The copy you produce must repeat each record exactly and contain no pictures.

• [Text-based hardware design files]
━━━
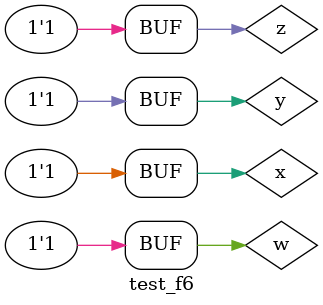
<source format=v>

module f6a ( output s, input x, input y, input w, input z);
    // descrever por expressao
    assign s =  (~x & ~y & ~w) | (~x & w & z) | (x & ~y & ~w) | (~y & w & z) | (x & ~w & z); 
endmodule // f6a

module test_f6;
// ------------------------- definir dados
    reg x;
    reg y;
    reg w;
    reg z;
    wire s;
    
    f6a moduloA (s, x, y, w, z); 

// ------------------------- parte principal
   initial
   begin : main
    $display("Guia_0603 - Rayssa Mell de Souza Silva - 860210");
    $display("Test module");
    $display("   x    y    w    z    s");
    // projetar testes do modulo
    $monitor("%4b %4b %4b %4b %4b", x, y, w, z, s);
       x = 1'b0; y = 1'b0; w = 1'b0; z = 1'b0; 
    #1 x = 1'b0; y = 1'b0; w = 1'b0; z = 1'b1;
    #1 x = 1'b0; y = 1'b0; w = 1'b1; z = 1'b0;
    #1 x = 1'b0; y = 1'b0; w = 1'b1; z = 1'b1;

    #1 x = 1'b0; y = 1'b1; w = 1'b0; z = 1'b0;
    #1 x = 1'b0; y = 1'b1; w = 1'b0; z = 1'b1;
    #1 x = 1'b0; y = 1'b1; w = 1'b1; z = 1'b0;
    #1 x = 1'b0; y = 1'b1; w = 1'b1; z = 1'b1;
    
    #1 x = 1'b1; y = 1'b0; w = 1'b0; z = 1'b0;
    #1 x = 1'b1; y = 1'b0; w = 1'b0; z = 1'b1;
    #1 x = 1'b1; y = 1'b0; w = 1'b1; z = 1'b0;
    #1 x = 1'b1; y = 1'b0; w = 1'b1; z = 1'b1;
    
    #1 x = 1'b1; y = 1'b1; w = 1'b0; z = 1'b0;
    #1 x = 1'b1; y = 1'b1; w = 1'b0; z = 1'b1;
    #1 x = 1'b1; y = 1'b1; w = 1'b1; z = 1'b0;
    #1 x = 1'b1; y = 1'b1; w = 1'b1; z = 1'b1;
end
endmodule // test_f6

/* Registro de Resultado 

a) f (x,y,w,z) = ∑ m ( 1, 2, 5, 8, 12, 13 )
Tabela Verdade: x    y    w    z    s
                0    0    0    0    0
                0    0    0    1    1
                0    0    1    0    1
                0    0    1    1    0
                0    1    0    0    0
                0    1    0    1    1
                0    1    1    0    0
                0    1    1    1    0
                1    0    0    0    1
                1    0    0    1    0
                1    0    1    0    0
                1    0    1    1    0
                1    1    0    0    1
                1    1    0    1    1
                1    1    1    0    0
                1    1    1    1    0

b) f (x,y,w,z) = ∑ m ( 0, 1, 3, 5, 7, 13, 15 ) => assign s =  (~x & ~y & ~w) | (~x & z) | (y & z);
Tabela Verdade: x    y    w    z    s
                0    0    0    0    1
                0    0    0    1    1
                0    0    1    0    0
                0    0    1    1    1
                0    1    0    0    0
                0    1    0    1    1
                0    1    1    0    0
                0    1    1    1    1
                1    0    0    0    0
                1    0    0    1    0
                1    0    1    0    0
                1    0    1    1    0
                1    1    0    0    0
                1    1    0    1    1
                1    1    1    0    0
                1    1    1    1    1

c) f (x,y,w,z) = ∑ m ( 0, 1, 2, 6, 7, 10, 14, 15 ) => assign s =  (~x & ~y & ~w) | (y &  w) |(w & ~z); 
Tabela Verdade: x    y    w    z    s
                0    0    0    0    1
                0    0    0    1    1
                0    0    1    0    1
                0    0    1    1    0
                0    1    0    0    0
                0    1    0    1    0
                0    1    1    0    1
                0    1    1    1    1
                1    0    0    0    0
                1    0    0    1    0
                1    0    1    0    1
                1    0    1    1    0
                1    1    0    0    0
                1    1    0    1    0
                1    1    1    0    1
                1    1    1    1    1

d) f (x,y,w,z) = ∑ m ( 2, 4, 6, 7, 10, 13, 14 ) => assign s =  (w & ~z) | (~x & y & ~z) | (~x & y & w) | (x & y & ~w & z); 
Tabela Verdade: x    y    w    z    s
                0    0    0    0    0
                0    0    0    1    0
                0    0    1    0    1
                0    0    1    1    0
                0    1    0    0    1
                0    1    0    1    0
                0    1    1    0    1
                0    1    1    1    1
                1    0    0    0    0
                1    0    0    1    0
                1    0    1    0    1
                1    0    1    1    0
                1    1    0    0    0
                1    1    0    1    1
                1    1    1    0    1
                1    1    1    1    0

e) f (x,y,w,z) = ∑ m ( 0, 1, 3, 7, 8, 9, 11, 13 ) => assign s =  (~x & ~y & ~w) | (~x & w & z) | (x & ~y & ~w) | (~y & w & z) | (x & ~w & z); 
Tabela Verdade: x    y    w    z    s
                0    0    0    0    1
                0    0    0    1    1
                0    0    1    0    0
                0    0    1    1    1
                0    1    0    0    0
                0    1    0    1    0
                0    1    1    0    0
                0    1    1    1    1
                1    0    0    0    1
                1    0    0    1    1
                1    0    1    0    0
                1    0    1    1    1
                1    1    0    0    0
                1    1    0    1    1
                1    1    1    0    0
                1    1    1    1    0

*/
</source>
━━━
• [Task response]
<source format=v>

module f6a ( output s, input x, input y, input w, input z);
    // descrever por expressao
    assign s =  (~x & ~y & ~w) | (~x & w & z) | (x & ~y & ~w) | (~y & w & z) | (x & ~w & z); 
endmodule // f6a

module test_f6;
// ------------------------- definir dados
    reg x;
    reg y;
    reg w;
    reg z;
    wire s;
    
    f6a moduloA (s, x, y, w, z); 

// ------------------------- parte principal
   initial
   begin : main
    $display("Guia_0603 - Rayssa Mell de Souza Silva - 860210");
    $display("Test module");
    $display("   x    y    w    z    s");
    // projetar testes do modulo
    $monitor("%4b %4b %4b %4b %4b", x, y, w, z, s);
       x = 1'b0; y = 1'b0; w = 1'b0; z = 1'b0; 
    #1 x = 1'b0; y = 1'b0; w = 1'b0; z = 1'b1;
    #1 x = 1'b0; y = 1'b0; w = 1'b1; z = 1'b0;
    #1 x = 1'b0; y = 1'b0; w = 1'b1; z = 1'b1;

    #1 x = 1'b0; y = 1'b1; w = 1'b0; z = 1'b0;
    #1 x = 1'b0; y = 1'b1; w = 1'b0; z = 1'b1;
    #1 x = 1'b0; y = 1'b1; w = 1'b1; z = 1'b0;
    #1 x = 1'b0; y = 1'b1; w = 1'b1; z = 1'b1;
    
    #1 x = 1'b1; y = 1'b0; w = 1'b0; z = 1'b0;
    #1 x = 1'b1; y = 1'b0; w = 1'b0; z = 1'b1;
    #1 x = 1'b1; y = 1'b0; w = 1'b1; z = 1'b0;
    #1 x = 1'b1; y = 1'b0; w = 1'b1; z = 1'b1;
    
    #1 x = 1'b1; y = 1'b1; w = 1'b0; z = 1'b0;
    #1 x = 1'b1; y = 1'b1; w = 1'b0; z = 1'b1;
    #1 x = 1'b1; y = 1'b1; w = 1'b1; z = 1'b0;
    #1 x = 1'b1; y = 1'b1; w = 1'b1; z = 1'b1;
end
endmodule // test_f6

/* Registro de Resultado 

a) f (x,y,w,z) = ∑ m ( 1, 2, 5, 8, 12, 13 )
Tabela Verdade: x    y    w    z    s
                0    0    0    0    0
                0    0    0    1    1
                0    0    1    0    1
                0    0    1    1    0
                0    1    0    0    0
                0    1    0    1    1
                0    1    1    0    0
                0    1    1    1    0
                1    0    0    0    1
                1    0    0    1    0
                1    0    1    0    0
                1    0    1    1    0
                1    1    0    0    1
                1    1    0    1    1
                1    1    1    0    0
                1    1    1    1    0

b) f (x,y,w,z) = ∑ m ( 0, 1, 3, 5, 7, 13, 15 ) => assign s =  (~x & ~y & ~w) | (~x & z) | (y & z);
Tabela Verdade: x    y    w    z    s
                0    0    0    0    1
                0    0    0    1    1
                0    0    1    0    0
                0    0    1    1    1
                0    1    0    0    0
                0    1    0    1    1
                0    1    1    0    0
                0    1    1    1    1
                1    0    0    0    0
                1    0    0    1    0
                1    0    1    0    0
                1    0    1    1    0
                1    1    0    0    0
                1    1    0    1    1
                1    1    1    0    0
                1    1    1    1    1

c) f (x,y,w,z) = ∑ m ( 0, 1, 2, 6, 7, 10, 14, 15 ) => assign s =  (~x & ~y & ~w) | (y &  w) |(w & ~z); 
Tabela Verdade: x    y    w    z    s
                0    0    0    0    1
                0    0    0    1    1
                0    0    1    0    1
                0    0    1    1    0
                0    1    0    0    0
                0    1    0    1    0
                0    1    1    0    1
                0    1    1    1    1
                1    0    0    0    0
                1    0    0    1    0
                1    0    1    0    1
                1    0    1    1    0
                1    1    0    0    0
                1    1    0    1    0
                1    1    1    0    1
                1    1    1    1    1

d) f (x,y,w,z) = ∑ m ( 2, 4, 6, 7, 10, 13, 14 ) => assign s =  (w & ~z) | (~x & y & ~z) | (~x & y & w) | (x & y & ~w & z); 
Tabela Verdade: x    y    w    z    s
                0    0    0    0    0
                0    0    0    1    0
                0    0    1    0    1
                0    0    1    1    0
                0    1    0    0    1
                0    1    0    1    0
                0    1    1    0    1
                0    1    1    1    1
                1    0    0    0    0
                1    0    0    1    0
                1    0    1    0    1
                1    0    1    1    0
                1    1    0    0    0
                1    1    0    1    1
                1    1    1    0    1
                1    1    1    1    0

e) f (x,y,w,z) = ∑ m ( 0, 1, 3, 7, 8, 9, 11, 13 ) => assign s =  (~x & ~y & ~w) | (~x & w & z) | (x & ~y & ~w) | (~y & w & z) | (x & ~w & z); 
Tabela Verdade: x    y    w    z    s
                0    0    0    0    1
                0    0    0    1    1
                0    0    1    0    0
                0    0    1    1    1
                0    1    0    0    0
                0    1    0    1    0
                0    1    1    0    0
                0    1    1    1    1
                1    0    0    0    1
                1    0    0    1    1
                1    0    1    0    0
                1    0    1    1    1
                1    1    0    0    0
                1    1    0    1    1
                1    1    1    0    0
                1    1    1    1    0

*/
</source>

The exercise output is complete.